What is required:
All of the data below needs to be set down once more, exactly as written.

Data provided:
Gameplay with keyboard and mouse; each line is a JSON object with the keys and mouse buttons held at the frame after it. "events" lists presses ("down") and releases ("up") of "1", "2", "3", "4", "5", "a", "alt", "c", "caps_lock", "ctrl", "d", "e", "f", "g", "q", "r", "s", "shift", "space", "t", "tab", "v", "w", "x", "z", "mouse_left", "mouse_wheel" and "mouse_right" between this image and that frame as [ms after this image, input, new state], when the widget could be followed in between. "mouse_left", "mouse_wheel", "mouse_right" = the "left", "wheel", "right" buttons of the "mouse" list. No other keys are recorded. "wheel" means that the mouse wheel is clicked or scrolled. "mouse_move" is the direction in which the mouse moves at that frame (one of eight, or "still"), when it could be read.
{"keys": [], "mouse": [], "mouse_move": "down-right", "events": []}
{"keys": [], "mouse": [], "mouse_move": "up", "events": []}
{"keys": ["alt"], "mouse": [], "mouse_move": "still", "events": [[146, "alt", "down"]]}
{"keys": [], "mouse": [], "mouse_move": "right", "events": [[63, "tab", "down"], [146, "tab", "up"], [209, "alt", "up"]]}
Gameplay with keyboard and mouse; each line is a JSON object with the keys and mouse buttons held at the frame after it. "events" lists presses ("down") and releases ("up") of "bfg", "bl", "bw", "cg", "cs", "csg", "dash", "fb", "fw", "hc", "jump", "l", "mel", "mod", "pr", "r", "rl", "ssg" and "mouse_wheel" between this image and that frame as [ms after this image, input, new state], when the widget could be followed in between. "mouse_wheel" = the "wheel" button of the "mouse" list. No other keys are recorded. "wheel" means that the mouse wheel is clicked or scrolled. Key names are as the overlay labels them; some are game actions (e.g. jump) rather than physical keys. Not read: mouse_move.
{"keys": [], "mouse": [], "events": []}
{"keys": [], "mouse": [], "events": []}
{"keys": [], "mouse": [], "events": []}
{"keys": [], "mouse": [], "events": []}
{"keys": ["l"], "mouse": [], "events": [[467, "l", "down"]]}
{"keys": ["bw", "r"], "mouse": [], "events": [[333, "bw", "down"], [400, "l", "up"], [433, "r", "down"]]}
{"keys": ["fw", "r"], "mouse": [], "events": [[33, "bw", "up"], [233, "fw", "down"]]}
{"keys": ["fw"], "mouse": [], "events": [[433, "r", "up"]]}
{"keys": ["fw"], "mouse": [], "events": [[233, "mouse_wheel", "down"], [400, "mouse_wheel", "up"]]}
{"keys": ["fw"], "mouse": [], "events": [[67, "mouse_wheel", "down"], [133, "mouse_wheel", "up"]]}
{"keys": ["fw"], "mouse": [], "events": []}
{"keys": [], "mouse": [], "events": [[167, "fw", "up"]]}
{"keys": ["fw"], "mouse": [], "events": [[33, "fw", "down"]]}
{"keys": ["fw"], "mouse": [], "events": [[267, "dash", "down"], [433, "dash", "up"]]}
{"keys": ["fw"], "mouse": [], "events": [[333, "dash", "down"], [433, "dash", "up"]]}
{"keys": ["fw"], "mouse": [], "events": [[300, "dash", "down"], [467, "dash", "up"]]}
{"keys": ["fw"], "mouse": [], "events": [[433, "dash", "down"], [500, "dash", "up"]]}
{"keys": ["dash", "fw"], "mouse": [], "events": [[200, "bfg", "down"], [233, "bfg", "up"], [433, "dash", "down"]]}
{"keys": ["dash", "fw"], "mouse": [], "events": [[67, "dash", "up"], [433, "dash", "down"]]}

Written answer:
Gameplay with keyboard and mouse; each line is a JSON object with the keys and mouse buttons held at the frame after it. "events" lists presses ("down") and releases ("up") of "1", "2", "3", "4", "5", "a", "alt", "c", "caps_lock", "ctrl", "d", "e", "f", "g", "q", "r", "s", "shift", "space", "t", "tab", "v", "w", "x", "z", "mouse_left", "mouse_wheel" and "mouse_right" between this image and that frame as [ms after this image, input, new state], when the widget could be followed in between. "mouse_left", "mouse_wheel", "mouse_right" = the "left", "wheel", "right" buttons of the "mouse" list. No other keys are recorded. "wheel" means that the mouse wheel is clicked or scrolled. "mouse_move" is the direction in which the mouse moves at that frame (one of eight, or "still"), when it could be read.
{"keys": [], "mouse": [], "mouse_move": "down-right", "events": []}
{"keys": [], "mouse": [], "mouse_move": "up", "events": []}
{"keys": ["alt"], "mouse": [], "mouse_move": "still", "events": [[146, "alt", "down"]]}
{"keys": [], "mouse": [], "mouse_move": "right", "events": [[63, "tab", "down"], [146, "tab", "up"], [209, "alt", "up"]]}
Gameplay with keyboard and mouse; each line is a JSON object with the keys and mouse buttons held at the frame after it. "events" lists presses ("down") and releases ("up") of "bfg", "bl", "bw", "cg", "cs", "csg", "dash", "fb", "fw", "hc", "jump", "l", "mel", "mod", "pr", "r", "rl", "ssg" and "mouse_wheel" between this image and that frame as [ms after this image, input, new state], when the widget could be followed in between. "mouse_wheel" = the "wheel" button of the "mouse" list. No other keys are recorded. "wheel" means that the mouse wheel is clicked or scrolled. Key names are as the overlay labels them; some are game actions (e.g. jump) rather than physical keys. Not read: mouse_move.
{"keys": [], "mouse": [], "events": []}
{"keys": [], "mouse": [], "events": []}
{"keys": [], "mouse": [], "events": []}
{"keys": [], "mouse": [], "events": []}
{"keys": ["l"], "mouse": [], "events": [[467, "l", "down"]]}
{"keys": ["bw", "r"], "mouse": [], "events": [[333, "bw", "down"], [400, "l", "up"], [433, "r", "down"]]}
{"keys": ["fw", "r"], "mouse": [], "events": [[33, "bw", "up"], [233, "fw", "down"]]}
{"keys": ["fw"], "mouse": [], "events": [[433, "r", "up"]]}
{"keys": ["fw"], "mouse": [], "events": [[233, "mouse_wheel", "down"], [400, "mouse_wheel", "up"]]}
{"keys": ["fw"], "mouse": [], "events": [[67, "mouse_wheel", "down"], [133, "mouse_wheel", "up"]]}
{"keys": ["fw"], "mouse": [], "events": []}
{"keys": [], "mouse": [], "events": [[167, "fw", "up"]]}
{"keys": ["fw"], "mouse": [], "events": [[33, "fw", "down"]]}
{"keys": ["fw"], "mouse": [], "events": [[267, "dash", "down"], [433, "dash", "up"]]}
{"keys": ["fw"], "mouse": [], "events": [[333, "dash", "down"], [433, "dash", "up"]]}
{"keys": ["fw"], "mouse": [], "events": [[300, "dash", "down"], [467, "dash", "up"]]}
{"keys": ["fw"], "mouse": [], "events": [[433, "dash", "down"], [500, "dash", "up"]]}
{"keys": ["dash", "fw"], "mouse": [], "events": [[200, "bfg", "down"], [233, "bfg", "up"], [433, "dash", "down"]]}
{"keys": ["dash", "fw"], "mouse": [], "events": [[67, "dash", "up"], [433, "dash", "down"]]}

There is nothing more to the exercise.